I have been studying in Mysore for about a month when I have a conversation with Pattabhi Jois regarding the purpose of Ashtanga: "Cleaning the body of poisons and controlling the mind, to see the soul looking," he says. "There will come a flash. You see your soul. Soul is God. After that, you see God everywhere."

The beauty of Ashtanga is that the many physical benefits of the practice are simply side effects. The real benefit is something that goes much deeper, and each person comes to it on their own. But it requires difficult and often painful work to reap that benefit.

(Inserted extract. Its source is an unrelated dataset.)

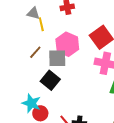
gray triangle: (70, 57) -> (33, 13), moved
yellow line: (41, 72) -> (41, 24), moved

Back when Pattabhi Jois started practising Ashtanga, as a child of 12, and even up until recently in India, yoga was considered the obscure pastime of religious fanatics. In his steady devotion to the practice, Pattabhi Jois went steadily against social expectations. But through the course of his commitment, he has become successful by any standard. He has attracted students from all over the world, and now travels to teach internationally. He has not only bestowed the gift of Ashtanga upon India, but also upon the rest of the world.

When I ask Pattabhi Jois when this flash came to him, at what age, in what stage of his practice, he responds, "Many lifetimes coming." It has not happened to him yet.

Suddenly, Pattabhi Jois is not only my esteemed asana teacher, but also an honest and totally human man. When I bend to touch his feet after practice, as all the students do as a sign of respect, I bend with a deep sincerity borne of my time spent in Mysore. Pattabhi Jois is a living example of his favourite phrase: "Do your practice, all is coming."